:: Liste des tâches ::
- A) Imprimez sans la moindre modification le passage du texte sur l'ancien salon qui s'ouvre sur les mots contenant "Home cinéma" et se termine par "ne pas regarder...".
- B) Pour chacune des affirmations suivantes, indiquez par oui ou par non si elle concorde avec le texte sur l'ancien salon, puis citez les mots du texte qui tranchent : (i) à l'origine, le canapé était un Nomad de Ligne Roset ; (ii) le sofa est désormais tourné vers la fenêtre ; (iii) le téléviseur sert à diffuser de la musique depuis YouTube.
- C) Prolongez le texte sur l'ancien salon à partir de sa dernière phrase.

:: Texte du document ::
Home cinéma

C'est mon ancien salon, en fait. Mais il ne ressemble plus du tout à ce qu'il était quand j'habitais là. Et même le canapé (à l'origine un splendide Nomad de Ligne Roset) ne se ressemble plus, emmailloté qu'il est dans de vieux draps housses. A la base, pour protéger le sofa des assauts des chiens; aujourd'hui, pour qu'on ne voie pas l'état des coussins. Le sofa regarde vers la cuisine, maintenant; le meuble bas (celui dessiné par l'architecte) est entièrement recouvert de bibelots, principalement de petits animaux en bois. Tu as conservé l'affreux fauteuil Poäng que Gab t'a laissé en partant, et qui ne va avec rien. Et il y a ce gros téléviseur, connecté au système de son, que vous utilisez pour passer de la musique depuis YouTube; et qui, donc, reste souvent allumé sur une image fixe, qu'il est difficile de ne pas regarder...

:: Données enregistrées ::
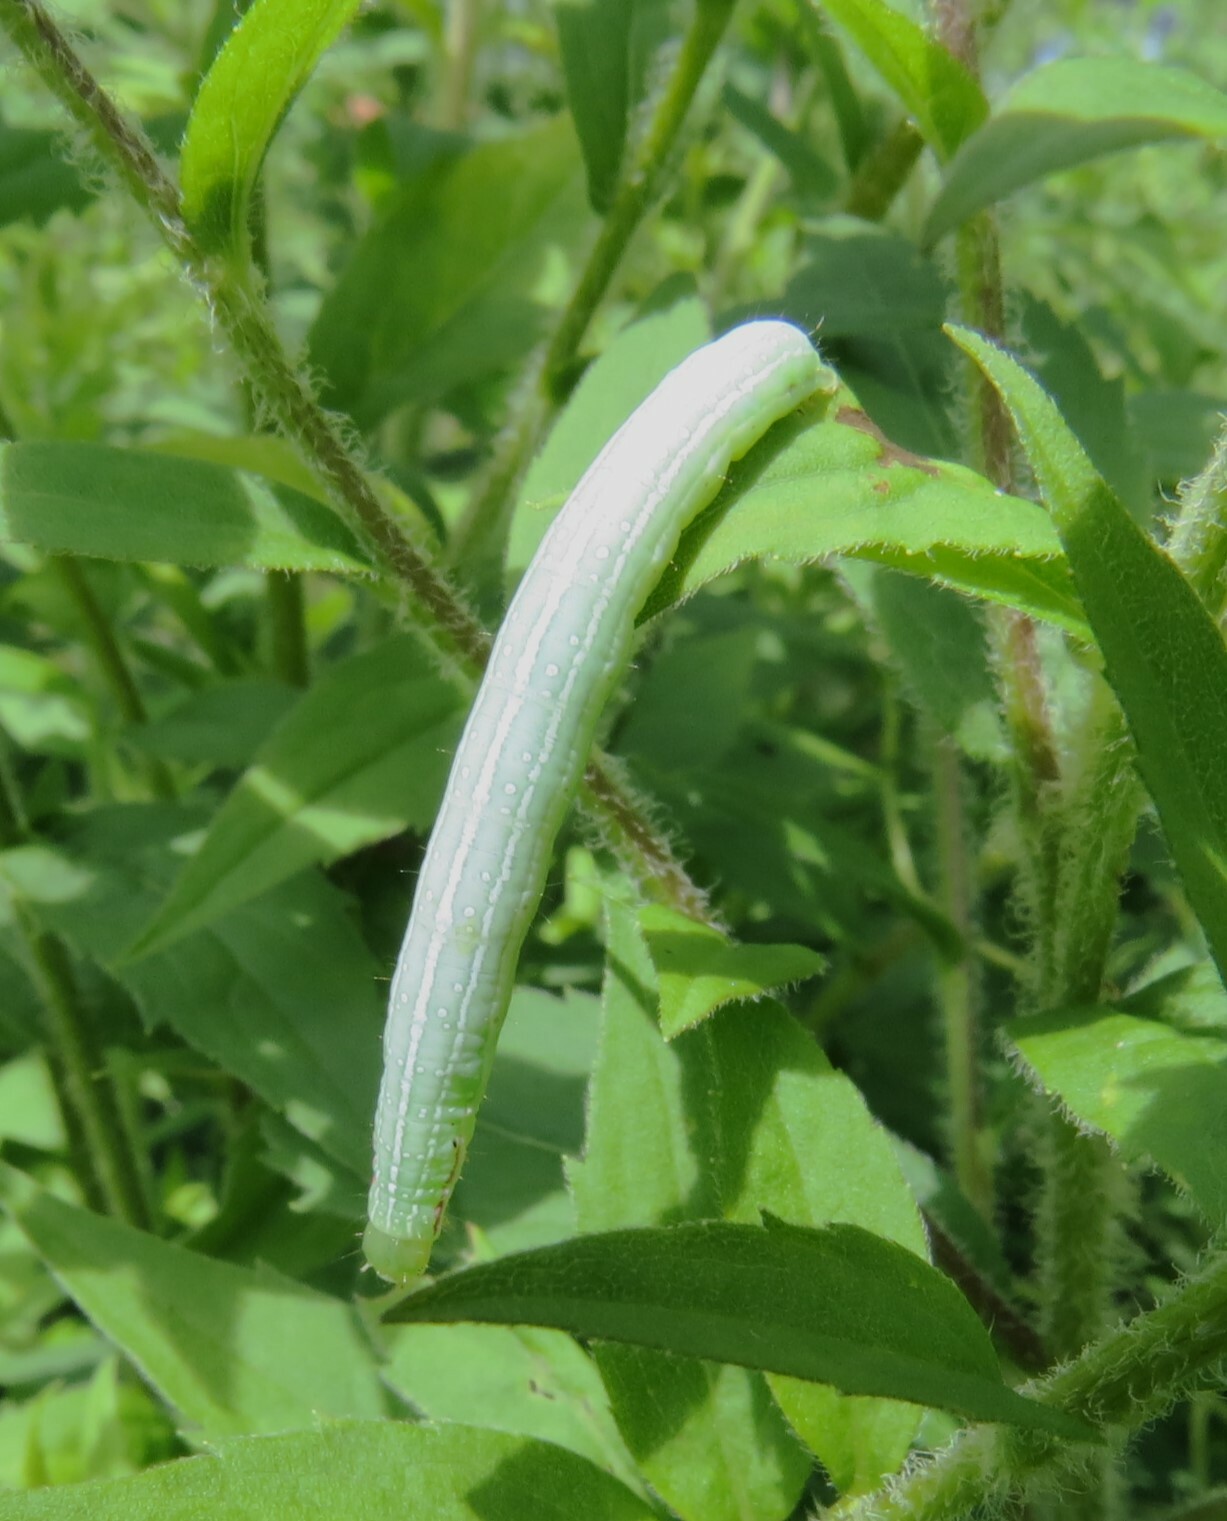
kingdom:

:: Résultats ::
- A)
Home cinéma

C'est mon ancien salon, en fait. Mais il ne ressemble plus du tout à ce qu'il était quand j'habitais là. Et même le canapé (à l'origine un splendide Nomad de Ligne Roset) ne se ressemble plus, emmailloté qu'il est dans de vieux draps housses. A la base, pour protéger le sofa des assauts des chiens; aujourd'hui, pour qu'on ne voie pas l'état des coussins. Le sofa regarde vers la cuisine, maintenant; le meuble bas (celui dessiné par l'architecte) est entièrement recouvert de bibelots, principalement de petits animaux en bois. Tu as conservé l'affreux fauteuil Poäng que Gab t'a laissé en partant, et qui ne va avec rien. Et il y a ce gros téléviseur, connecté au système de son, que vous utilisez pour passer de la musique depuis YouTube; et qui, donc, reste souvent allumé sur une image fixe, qu'il est difficile de ne pas regarder...

- B)
(i) Oui : « à l'origine un splendide Nomad de Ligne Roset ».
(ii) Non : « Le sofa regarde vers la cuisine, maintenant ».
(iii) Oui : « que vous utilisez pour passer de la musique depuis YouTube ».

- C)
Invitation pour une soirée home-cinéma. Au programme: Citizen Kane (tu viens de l'acheter, en coffret DVD collector). Tu as invité tes deux ex et leurs conjoints. Donc six gays. Un souper collaboratif. Gab et Florent ont apporté une tarte salée; nous, le dessert. Toi, tu glisses dans le four une tarte saumon-brocolis. Recette Betty Bossy, eighties revival. On s'installe à table. Tu sers du Cynar en apéritif; ça ne fait pas l'unanimité. Vincent débouche un prosecco. Il y a de l'Aperol aussi, donc tout le monde est content. Au moment de partager ta tarte, du en désignes les secteurs: là où il y a beaucoup de brocolis, c'est l'endroit sans saumon pour Gab, qui est végétarien. Et tu me recommandes d'en découper une part dans un autre coin, où il y a moins de fromage. Tu es le roi de la bonne franquette.

A un moment, je monte pisser. En procédant, je regarde la cuvette. Sa forme. En me lavant les mains et me rinçant la bouche, je scrute le lavabo. C'est moi qui l'avais choisi, comme d'ailleurs le carrelage. De ces illusions de choix que vous avez quand vous achetez une maison sur plans... Quand on se prend la tête pour des détails insignifiants; quand votre monde s'écroule si le carreleur se trompe de catelles... Mais au fond, je viens aussi pisser ici pour épier les signes de changement, de vieillissement de mon ancien décor. Pour être sûr que je ne regrette rien.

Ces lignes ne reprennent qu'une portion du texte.